This is assumption based on casual empirical observation. To see whetherr it is true in reality you would compare the ratio of - Lefties dismissed by Murali to Righties dismissed by Murali - to the ratio of - Total Lefties to Total Righties - (who played during Murali's era), and see which is greater.
For you to be correct; LDM/RDM > TL/TR by a significant degree.
Or something like that.
Point being that Warne was brilliant no matter whether the batsman was left handed or not.
Given that virtually everyone is putting names like Hobbs, Hutton, etc. forward based on 2nd hand knowledge of people passing judgements on these guys based on their casual empirical observation, it is more than fair to use the same benchmark on Warne/Murali and others who I have seen personally and is thus, a 1st hand empirical observation.
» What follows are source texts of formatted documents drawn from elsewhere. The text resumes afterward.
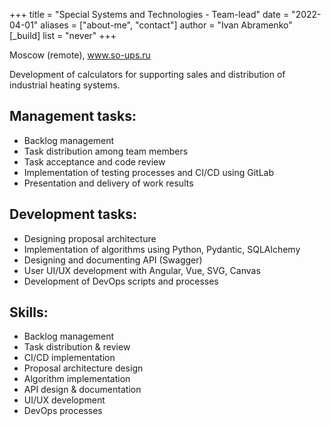 +++
title = "Special Systems and Technologies - Team-lead"
date = "2022-04-01"
aliases = ["about-me", "contact"]
author = "Ivan Abramenko"
[_build]
  list = "never"
+++

Moscow (remote), www.so-ups.ru

Development of calculators for supporting sales and distribution of industrial heating systems.

## Management tasks:
- Backlog management
- Task distribution among team members
- Task acceptance and code review
- Implementation of testing processes and CI/CD using GitLab
- Presentation and delivery of work results

## Development tasks:
- Designing proposal architecture
- Implementation of algorithms using Python, Pydantic, SQLAlchemy
- Designing and documenting API (Swagger)
- User UI/UX development with Angular, Vue, SVG, Canvas
- Development of DevOps scripts and processes

## Skills:
- Backlog management
- Task distribution & review
- CI/CD implementation
- Proposal architecture design
- Algorithm implementation
- API design & documentation
- UI/UX development
- DevOps processes
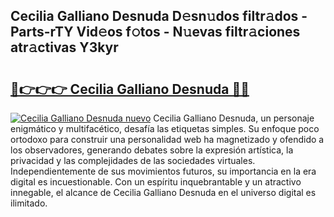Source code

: ## Cecilia Galliano Desnuda D𝚎sn𝚞dos filtr𝚊dos - Parts-rTY Vid𝚎os f𝚘tos - N𝚞evas filtr𝚊ciones atr𝚊ctivas Y3kyr

# <h2><a href="http://mb4tutx.tromn.icu/?c=Cecilia+Galliano+Desnuda">🔗👉👉👉 Cecilia Galliano Desnuda 🔗🔗</a></h2>

[![Cecilia Galliano Desnuda nuevo](https://i.imgur.com/pEAQMta.gif)](http://mb4tutx.tromn.icu/?c=Cecilia+Galliano+Desnuda)
Cecilia Galliano Desnuda, un personaje enigmático y multifacético, desafía las etiquetas simples. Su enfoque poco ortodoxo para construir una personalidad web ha magnetizado y ofendido a los observadores, generando debates sobre la expresión artística, la privacidad y las complejidades de las sociedades virtuales. Independientemente de sus movimientos futuros, su importancia en la era digital es incuestionable. Con un espíritu inquebrantable y un atractivo innegable, el alcance de Cecilia Galliano Desnuda en el universo digital es ilimitado.
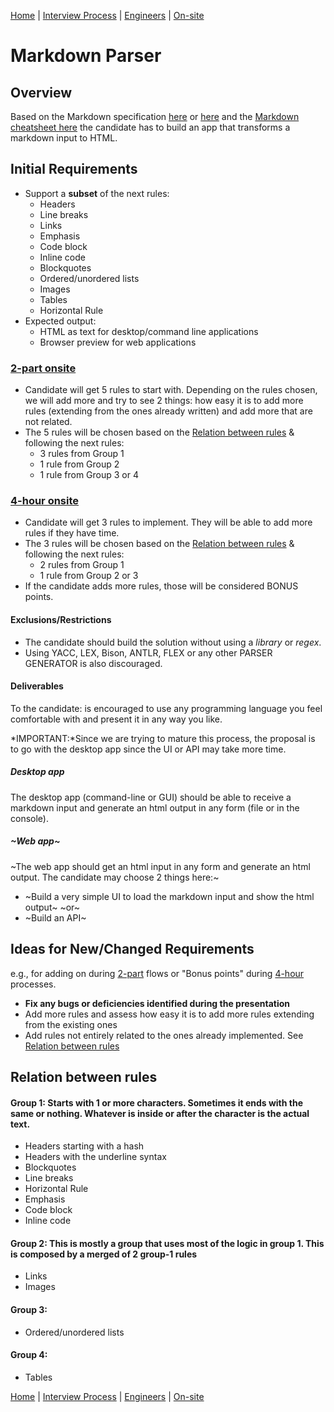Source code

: [Home](../../../README.md)            |
[Interview Process](../../README.md)  |
[Engineers](../README.MD)             |
[On-site](README.md)

# Markdown Parser

## Overview

Based on the Markdown specification [here](https://daringfireball.net/projects/markdown/syntax/) or [here](http://spec.commonmark.org/0.27/) and the [Markdown cheatsheet here](https://github.com/adam-p/markdown-here/wiki/Markdown-Cheatsheet) the candidate has to build an app that transforms a markdown input to HTML.

## Initial Requirements

- Support a **subset** of the next rules:
  - Headers
  - Line breaks
  - Links
  - Emphasis
  - Code block
  - Inline code
  - Blockquotes
  - Ordered/unordered lists
  - Images
  - Tables
  - Horizontal Rule
- Expected output:
  - HTML as text for desktop/command line applications
  - Browser preview for web applications

### [2-part onsite](https://github.com/wizeline/wize-docs/blob/master/interview-process/engineers/on-site/README.md#2-part)

- Candidate will get 5 rules to start with. Depending on the rules chosen, we will add more and try to see 2 things: how easy it is to add more rules (extending from the ones already written) and add more that are not related.
- The 5 rules will be chosen based on the [Relation between rules](#relation-between-rules) & following the next rules:
  - 3 rules from Group 1
  - 1 rule from Group 2 
  - 1 rule from Group 3 or 4

### [4-hour onsite](https://github.com/wizeline/wize-docs/blob/master/interview-process/engineers/on-site/README.md#4-hour)

- Candidate will get 3 rules to implement. They will be able to add more rules if they have time.
- The 3 rules will be chosen based on the [Relation between rules](#relation-between-rules) & following the next rules:
  - 2 rules from Group 1
  - 1 rule from Group 2 or 3
- If the candidate adds more rules, those will be considered BONUS points.

#### Exclusions/Restrictions

- The candidate should build the solution without using a *library* or *regex*.
- Using YACC, LEX, Bison, ANTLR, FLEX or any other PARSER GENERATOR is also discouraged.

#### Deliverables

To the candidate: is encouraged to use any programming language you feel comfortable with and present it in any way you like.

*IMPORTANT:*Since we are trying to mature this process, the proposal is to go with the desktop app since the UI or API may take more time.

##### Desktop app
The desktop app (command-line or GUI) should be able to receive a markdown input and generate an html output in any form (file or in the console).

##### ~Web app~
~The web app should get an html input in any form and generate an html output. The candidate may choose 2 things here:~
- ~Build a very simple UI to load the markdown input and show the html output~
~or~
- ~Build an API~

## Ideas for New/Changed Requirements

e.g., for adding on during [2-part](README.md#2-part) flows or "Bonus points" during [4-hour](README.md#4-hour) processes.

- **Fix any bugs or deficiencies identified during the presentation**
- Add more rules and assess how easy it is to add more rules extending from the existing ones
- Add rules not entirely related to the ones already implemented. See [Relation between rules](#relation-between-rules)

## Relation between rules

#### Group 1: Starts with 1 or more characters. Sometimes it ends with the same or nothing. Whatever is inside or after the character is the actual text.
- Headers starting with a hash
- Headers with the underline syntax
- Blockquotes
- Line breaks
- Horizontal Rule
- Emphasis
- Code block
- Inline code

#### Group 2: This is mostly a group that uses most of the logic in group 1. This is composed by a merged of 2 group-1 rules
- Links
- Images

#### Group 3:
- Ordered/unordered lists

#### Group 4:
- Tables

[Home](../../../README.md)            |
[Interview Process](../../README.md)  |
[Engineers](../README.MD)             |
[On-site](README.md)
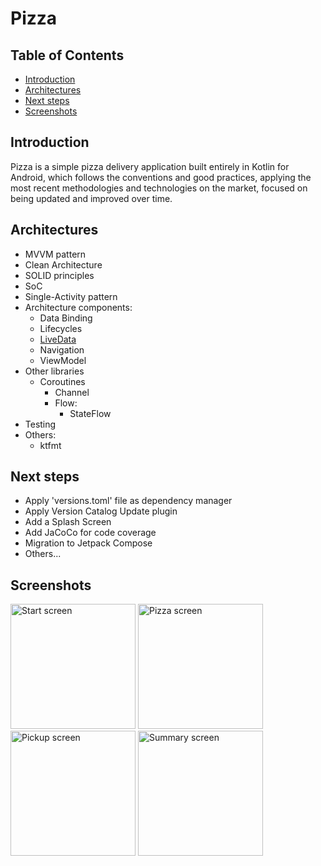 # Pizza

## Table of Contents
- [Introduction](#introduction)
- [Architectures](#architectures)
- [Next steps](#next-steps)
- [Screenshots](#screenshots)

## Introduction
Pizza is a simple pizza delivery application built entirely in Kotlin for Android, which follows the conventions and good practices, applying the most recent methodologies and technologies on the market, focused on being updated and improved over time.

## Architectures
- MVVM pattern
- Clean Architecture
- SOLID principles
- SoC
- Single-Activity pattern
- Architecture components:
  - Data Binding
  - Lifecycles
  - <u>LiveData</u>
  - Navigation
  - ViewModel
- Other libraries
  - Coroutines
    - Channel
    - Flow:
      - StateFlow
- Testing
- Others:
  - ktfmt

## Next steps
- Apply 'versions.toml' file as dependency manager
- Apply Version Catalog Update plugin
- Add a Splash Screen
- Add JaCoCo for code coverage
- Migration to Jetpack Compose
- Others...

## Screenshots
<img width="200" alt="Start screen" src="https://user-images.githubusercontent.com/33102786/215556885-0b659344-06de-4d70-8ea2-e7b6dde8dc31.jpg"> <img width="200" alt="Pizza screen" src="https://user-images.githubusercontent.com/33102786/215558002-25dfd085-0afa-4fa4-bdda-5f167bbf7248.jpg"> <img width="200" alt="Pickup screen" src="https://user-images.githubusercontent.com/33102786/215558037-55adeca1-f6e5-42c8-bb49-92da24ff00a1.jpg"> <img width="200" alt="Summary screen" src="https://user-images.githubusercontent.com/33102786/215558078-ee453acf-5562-423b-83d2-9bb050e62603.jpg">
Also, your methodology is flawed. The ratio of lefties to righties dismissed is inherently dependent on the number of lefties and righties in the lineup. For eg, if you play against a team of ten righties and one leftie, unless you only take just one wicket (of the leftie), any 5 wicket haul or more will inherently skew the figure in favour of the righties ratio. The opposite also applies.
In Warne's time, the team with the most # of lefties playing test cricket were West Indies and England. Warne has far more tests against them, so i expect his lefties to righties ratio to be greater than Murali's, who played significantly less against them.
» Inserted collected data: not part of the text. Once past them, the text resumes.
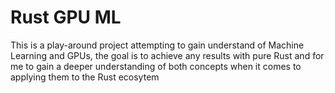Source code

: # Rust GPU ML
This is a play-around project attempting to gain understand of Machine Learning and GPUs, the goal is to achieve any results with pure Rust and for me to gain a deeper understanding of both concepts when it comes to applying them to the Rust ecosytem
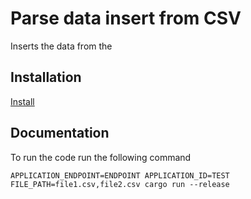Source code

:# Parse data insert from CSV
Inserts the data from the

## Installation

[Install](https://doc.rust-lang.org/book/ch01-01-installation.html)

## Documentation

To run the code run the following command

`APPLICATION_ENDPOINT=ENDPOINT APPLICATION_ID=TEST FILE_PATH=file1.csv,file2.csv cargo run --release`
 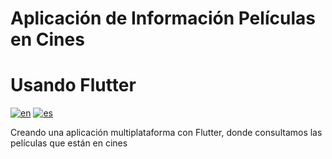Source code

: # Aplicación de Información Películas en Cines
# Usando Flutter
[![en](https://img.shields.io/badge/lang-en-red.svg)](https://github.com/gcristia/Movie-Info-App-with-Flutter/blob/main/README.md)
[![es](https://img.shields.io/badge/lang-es-yellow.svg)](https://github.com/gcristia/Movie-Info-App-with-Flutter/blob/main/README.es.md)

Creando una aplicación multiplataforma con Flutter, donde consultamos las películas que están en cines
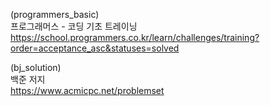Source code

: (programmers_basic)  <br> 프로그래머스 - 코딩 기초 트레이닝 <br> https://school.programmers.co.kr/learn/challenges/training?order=acceptance_asc&statuses=solved

(bj_solution)  <br> 백준 저지  <br> https://www.acmicpc.net/problemset
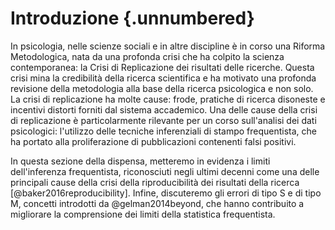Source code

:# Introduzione {.unnumbered}

In psicologia, nelle scienze sociali e in altre discipline è in corso una Riforma Metodologica, nata da una profonda crisi che ha colpito la scienza contemporanea: la Crisi di Replicazione dei risultati delle ricerche. Questa crisi mina la credibilità della ricerca scientifica e ha motivato una profonda revisione della metodologia alla base della ricerca psicologica e non solo. La crisi di replicazione ha molte cause: frode, pratiche di ricerca disoneste e incentivi distorti forniti dal sistema accademico. Una delle cause della crisi di replicazione è particolarmente rilevante per un corso sull'analisi dei dati psicologici: l'utilizzo delle tecniche inferenziali di stampo frequentista, che ha portato alla proliferazione di pubblicazioni contenenti falsi positivi.

In questa sezione della dispensa, metteremo in evidenza i limiti dell'inferenza frequentista, riconosciuti negli ultimi decenni come una delle principali cause della crisi della riproducibilità dei risultati della ricerca [@baker2016reproducibility]. Infine, discuteremo gli errori di tipo S e di tipo M, concetti introdotti da @gelman2014beyond, che hanno contribuito a migliorare la comprensione dei limiti della statistica frequentista.
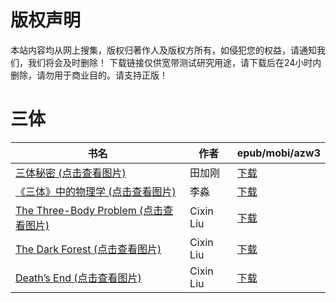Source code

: # 版权声明

本站内容均从网上搜集，版权归著作人及版权方所有，如侵犯您的权益，请通知我们，我们将会及时删除！ 下载链接仅供宽带测试研究用途，请下载后在24小时内删除，请勿用于商业目的。请支持正版！

# 三体

| 书名 | 作者 | epub/mobi/azw3 |
| --- | --- | --- |
| [三体秘密 (点击查看图片)](https://www.dushupai.com/attachment/2024/06/11/8143d4700d686764.jpg) | 田加刚 | [下载](https://url89.ctfile.com/f/31084289-1375508785-577194?p=8866) |
| [《三体》中的物理学 (点击查看图片)](https://www.dushupai.com/attachment/2024/06/10/09b7824b133e2ec4.jpg) | 李淼 | [下载](https://url89.ctfile.com/f/31084289-1356994771-0f42c1?p=8866) |
| [The Three-Body Problem (点击查看图片)](https://www.dushupai.com/attachment/2024/06/02/efae7e8b0a8b8a0f.jpg) | Cixin Liu | [下载](https://url89.ctfile.com/f/31084289-1357013644-82ce19?p=8866) |
| [The Dark Forest (点击查看图片)](https://www.dushupai.com/attachment/2024/06/02/d7797db2a69c62e7.jpg) | Cixin Liu | [下载](https://url89.ctfile.com/f/31084289-1357013641-7de59a?p=8866) |
| [Death&#8217;s End (点击查看图片)](https://www.dushupai.com/attachment/2024/06/02/92d8ec355ea4d087.jpg) | Cixin Liu | [下载](https://url89.ctfile.com/f/31084289-1357013638-dd39ad?p=8866) |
Warne was a brilliant bowler (except against India, against whom Murali was far more threatening) but he was distinctly better against righties than lefties.
Lara, Ganguly, for example utterly dominated Warne. Made him look like Tahir more often than not. Against Murali, Lara hung around dourly ( even in the series Lara scored 600+ runs, he hung on for dear life against Murali and smashed everyone else) while Ganguly was distinctly uncomfortable against Murali.
To any neutral observer (and I am, since I am neither Aussie, nor Lankan) who've seen them, it is patently obvious that Murali was much, much better against lefties than Righties compared to Warne.
This is not just because Murali's stock ball went away from the lefties/Warne's stock ball came into them and that Murali was more accurate than Warne, its also because Murali's doosra turned prodigiously the other way, which meant Lefties couldnt just leave anything pitching on leg or middle from Murali to carry past offstump, while Warne never had a good googly (it was well disguised but it held its line, didnt turn the other way much) and lefties could afford to leave anything pitching on leg from Warne due to it.